Automatic Deduplication

  • Artifact: Deduplicated by the composite key of name + type + role + value; if it already exists upon creation, the existing row_id is returned
  • Enrichment: Deduplicated by uid (externally computed stable identifier) or type + provider + value; if it already exists, it is updated
  • Artifact values are automatically normalized (email/hash/hostname converted to lowercase, MAC address format standardized)

Case AI Analysis Scheduling Cases support triggering automated AI analysis via mark_analysis_requested(), with cooldown scheduling based on Redis Stream (default 10 minutes), supporting debouncing and prioritizing first requests.

Separation of AI and Manual Assessment Cases maintain both manual assessment fields (severity / confidence / verdict) and AI assessment fields (severity_ai / confidence_ai / verdict_ai), which do not overwrite each other.

AI Investigation Report The Case's investigation_report_ai_json field stores LLM-generated structured investigation reports, including verdict, attack chain, timeline, IOCs, remediation suggestions, etc.

Discussion Records Cases and Alerts support discussion/comment threads, retrievable via get_discussions().

Playbook Execution Management Playbooks support creating pending execution records, tracking execution status (Pending / Running / Success / Failed), and triggering via Case ID.

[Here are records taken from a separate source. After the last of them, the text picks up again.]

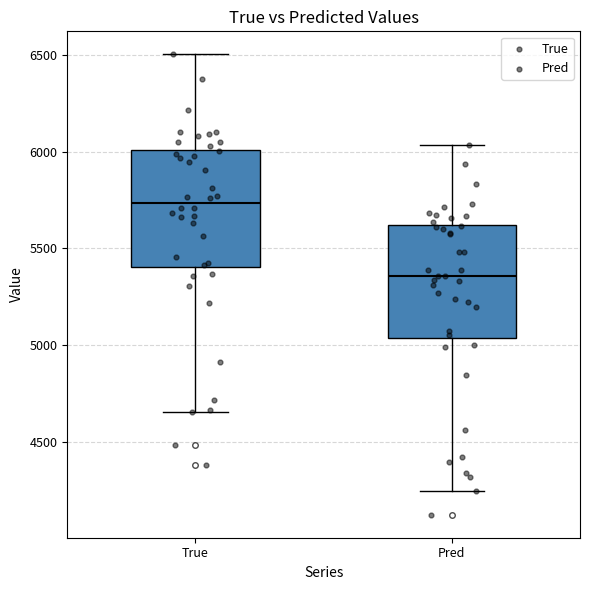

Where does the upper whisker of the box for True end on the y-axis? The values are not printed on the chart, so give them approximately, as read against the axis.

6500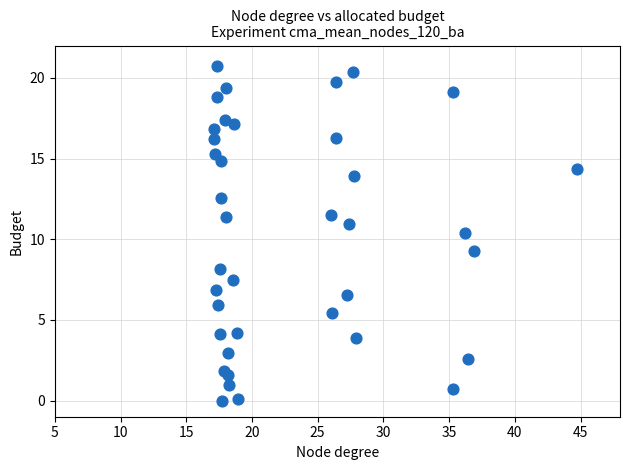

What is the range of Y values (max minus min)?

20.7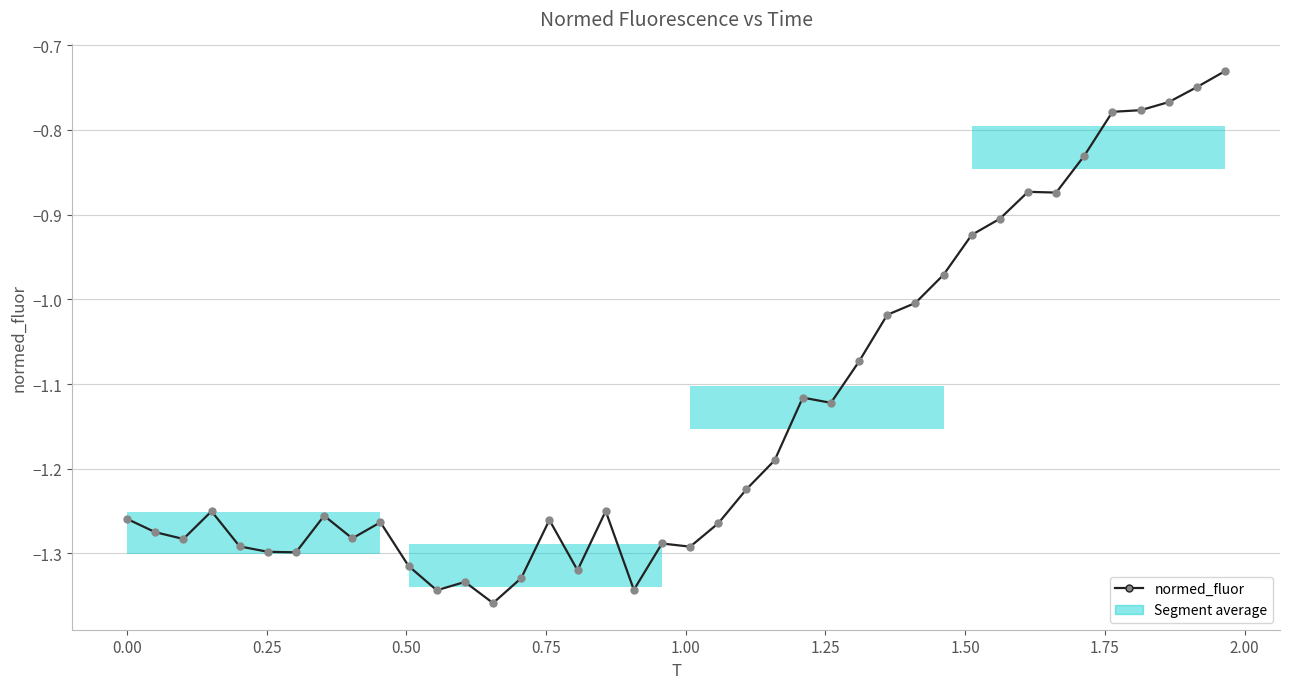

True or false: the data has more than 1 interior local peaks.

True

Knowledge Search Knowledge supports searching non-expired knowledge records by keyword list (matching title or body), returning formatted results for AI consumption.

Notification Push Notice supports sending notification messages to specified users via Webhook.

AI Serialization All entities support the model_dump_for_ai(profile=...) method, filtering fields by profile (e.g. "mcp", "investigation") to generate concise JSON suitable for LLM consumption.